Your goal is to import tables containing any relevant data that can be used to build and train a predictive model.
Note: you do not need to import all of your tables at once. You can always return to this screen and import additional data if needed.
On the below screen in Pecan, hover over each relevant table and click Fetch metadata to get the list of columns and their types:
2. Configure import settings
Once Pecan has the metadata of a table, hover over its line and click Import data:
The below dialog box will appear for each table you wish to import. Naturally, each table may contain anywhere from a handful to dozens of columns.
Select your desired columns
You’ll want to import any columns that may be useful to your model, and exclude any columns that contain negligible, sensitive or undesired data.
Select a reference column
When dealing with incremental data collection (collecting new data on a regular basis), importing an entire table (aka “taking a snapshot”) requires more time and computing resources than importing just a portion of one – a significant difference when working with extremely large tables.
This is avoided through the use of a reference column. A reference column contains values (typically a date or timestamp) that makes it possible to recognize which rows are new and which are not. This way, whenever you re-import data for a particular table, Pecan will instantly recognize which rows are new and need to be imported – and which can be skipped. To learn more, see What is a reference column and when do you need one?
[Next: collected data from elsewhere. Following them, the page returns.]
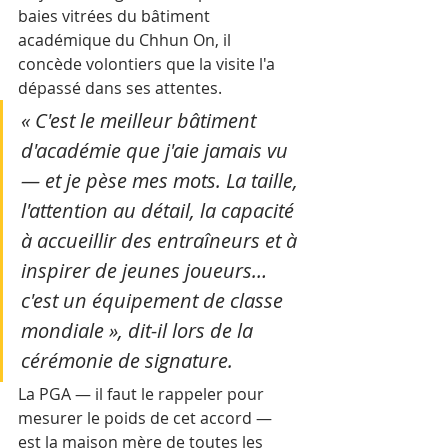
baies vitrées du bâtiment 
académique du Chhun On, il 
concède volontiers que la visite l'a 
dépassé dans ses attentes.
« C'est le meilleur bâtiment 
d'académie que j'aie jamais vu 
— et je pèse mes mots. La taille, 
l'attention au détail, la capacité 
à accueillir des entraîneurs et à 
inspirer de jeunes joueurs… 
c'est un équipement de classe 
mondiale », dit-il lors de la 
cérémonie de signature.
La PGA — il faut le rappeler pour 
mesurer le poids de cet accord — 
est la maison mère de toutes les 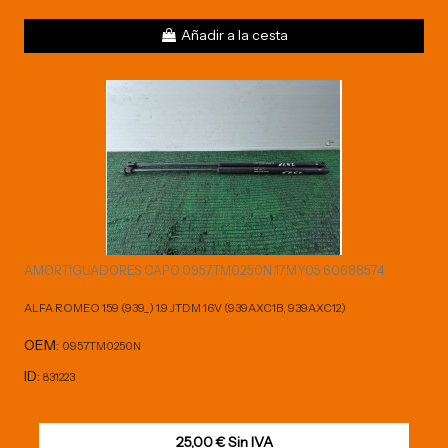
Añadir a la cesta
AMORTIGUADORES CAPO 0957TM0250N 17MY05 60688574
ALFA ROMEO 159 (939_) 1.9 JTDM 16V (939AXC1B, 939AXC12)
OEM:
0957TM0250N
ID:
831223
25,00 € Sin IVA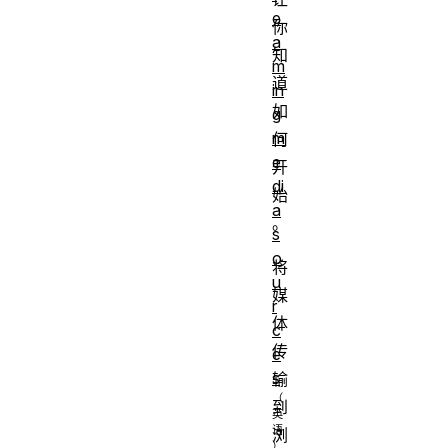
e
你
a
知
m
道
in
如
g
m
何
e
开
di
始
a
。
s
o
将
u
媒
r
体
c
传
e
s
输
到
浏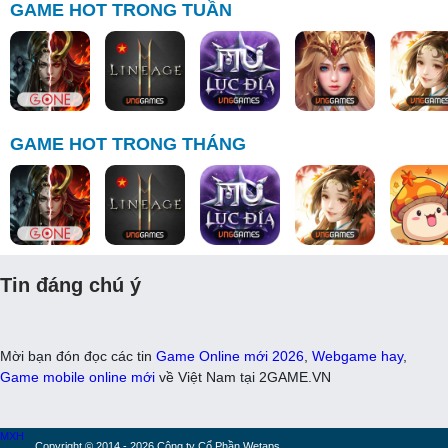
GAME HOT TRONG TUẦN
GAME HOT TRONG THÁNG
Tin đáng chú ý
Mời bạn đón đọc các tin
Game Online mới 2026
,
Webgame hay
,
Game mobile online mới
về Việt Nam tại 2GAME.VN
MXH
Copyright © 2014 - 2026 Công ty Cổ Phần Wetaps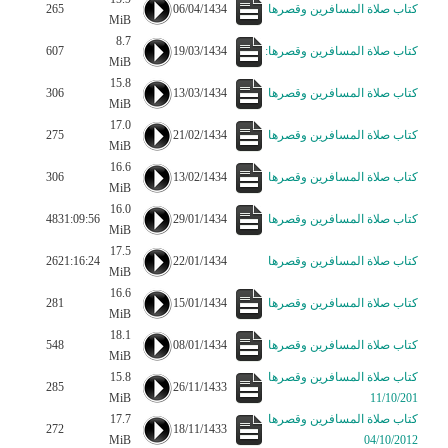
كتاب صلاة المسافرين وقصرها
06/04/1434
265
MiB
8.7
كتاب صلاة المسافرين وقصرها:
19/03/1434
607
MiB
15.8
كتاب صلاة المسافرين وقصرها
13/03/1434
306
MiB
17.0
كتاب صلاة المسافرين وقصرها
21/02/1434
275
MiB
16.6
كتاب صلاة المسافرين وقصرها
13/02/1434
306
MiB
16.0
كتاب صلاة المسافرين وقصرها
29/01/1434
1:09:56
483
MiB
17.5
كتاب صلاة المسافرين وقصرها
22/01/1434
1:16:24
262
MiB
16.6
كتاب صلاة المسافرين وقصرها
15/01/1434
281
MiB
18.1
كتاب صلاة المسافرين وقصرها
08/01/1434
548
MiB
كتاب صلاة المسافرين وقصرها
15.8
285
26/11/1433
MiB
11/10/201
كتاب صلاة المسافرين وقصرها
17.7
272
18/11/1433
MiB
04/10/2012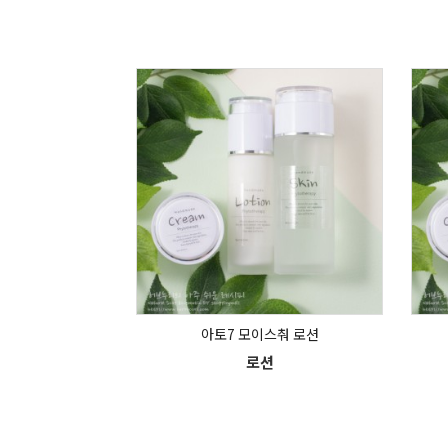
아토7 모이스춰 로션
로션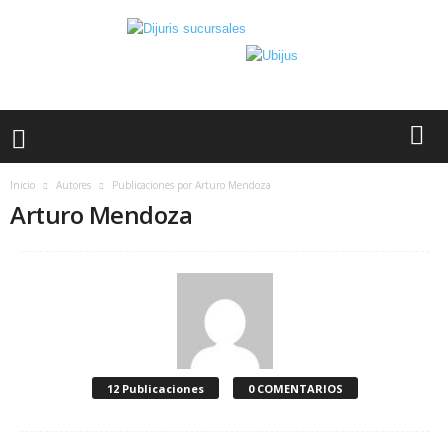
Inicio
Autores
Publicaciones por Arturo Mendoza
Arturo Mendoza
12 Publicaciones
0 COMENTARIOS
If you do not select a reference column, you’ll be asked to confirm the decision, since the impact may amount to several hours of processing time the next time you import data from a particular table.
Currently, Pecan supports adding a reference column when you are importing data from a server or database – not from S3 Parquet files.
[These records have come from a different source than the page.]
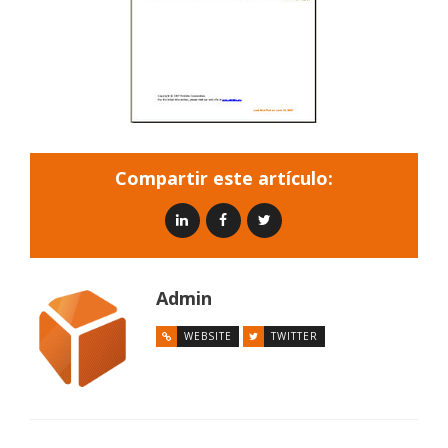
Compartir este artículo:
Admin
WEBSITE
TWITTER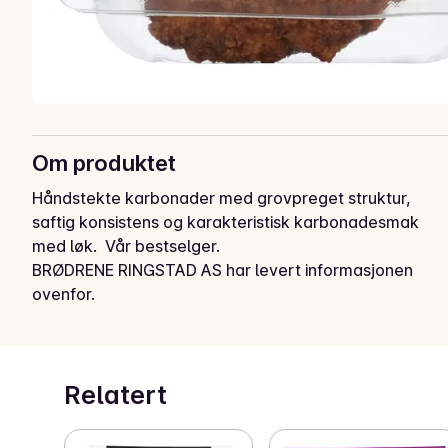
Om produktet
Håndstekte karbonader med grovpreget struktur, 
saftig konsistens og karakteristisk karbonadesmak 
med løk.  Vår bestselger.
BRØDRENE RINGSTAD AS har levert informasjonen
ovenfor.
Relatert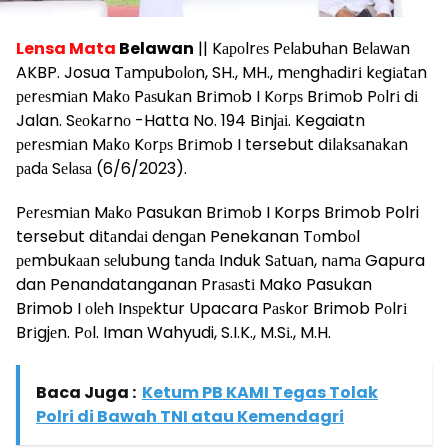
Lensa Mata
Belawan
|| Kароlrеѕ Pеlаbuhаn Bеlаwаn
AKBP. Josua Tаmрubоlоn, SH., MH., mеnghаdіrі kеgіаtаn
реrеѕmіаn Mаkо Pаѕukаn Brіmоb I Kоrрѕ Brіmоb Pоlrі dі
Jalan. Sеоkаrnо -Hatta No. 194 Bіnjаі. Kegaiatn
реrеѕmіаn Mаkо Kоrрѕ Brіmоb I tersebut dіlаkѕаnаkаn
раdа Sеlаѕа (6/6/2023).
Pеrеѕmіаn Mаkо Pasukan Brіmоb I Korps Brimob Polri
tersebut dіtаndаі dеngаn Penekanan Tоmbоl
реmbukааn ѕеlubung tаndа Induk Sаtuаn, nаmа Gapura
dan Penandatanganan Prаѕаѕtі Mako Pasukan
Brimob I оlеh Inѕреktur Upacara Pаѕkоr Brimob Pоlrі
Brіgjеn. Pоl. Iman Wahyudi, S.I.K., M.Sі., M.H.
Baca Juga :
Ketum PB KAMI Tegas Tolak
Polri di Bawah TNI atau Kemendagri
3. Advanced settings (if needed)
To save time and computational costs, you can tell Pecan to only import data after a certain date by selecting a start date.
Another option is to use data partitioning.
4. Import the data
Once you select a reference column and the columns to import, all that’s left to do is click Import data.
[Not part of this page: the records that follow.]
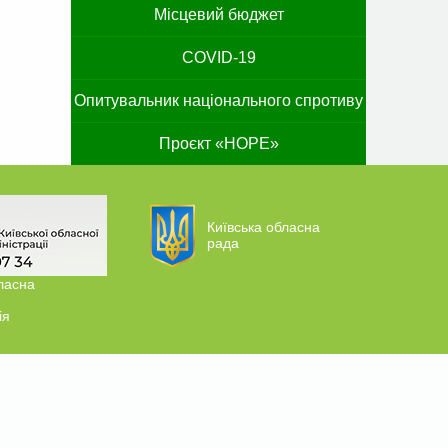
Місцевий бюджет
COVID-19
Опитувальник національного спротиву
Проєкт «HOPE»
Київська обласна
рада
ласна
ія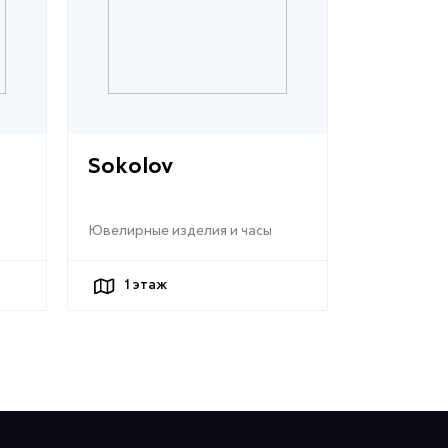
Sokolov
Ювелирные изделия и часы
1
этаж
During this time, data from your tables will be imported to Pecan’s servers. This process may take several hours, during which you can navigate away and continue working as usual.
Once the process is complete, you will be able to see how many rows have been imported from each table, or whether there was an issue.
That’s it! You have successfully imported data to Pecan and can now start creating a predictive model.
If you will want to import new data on an ongoing basis (incremental data collection), you will be able to return to the “Schema” screen and click Import new data for any given table. Alternatively, you can click Import all data to re-import the entire table from scratch.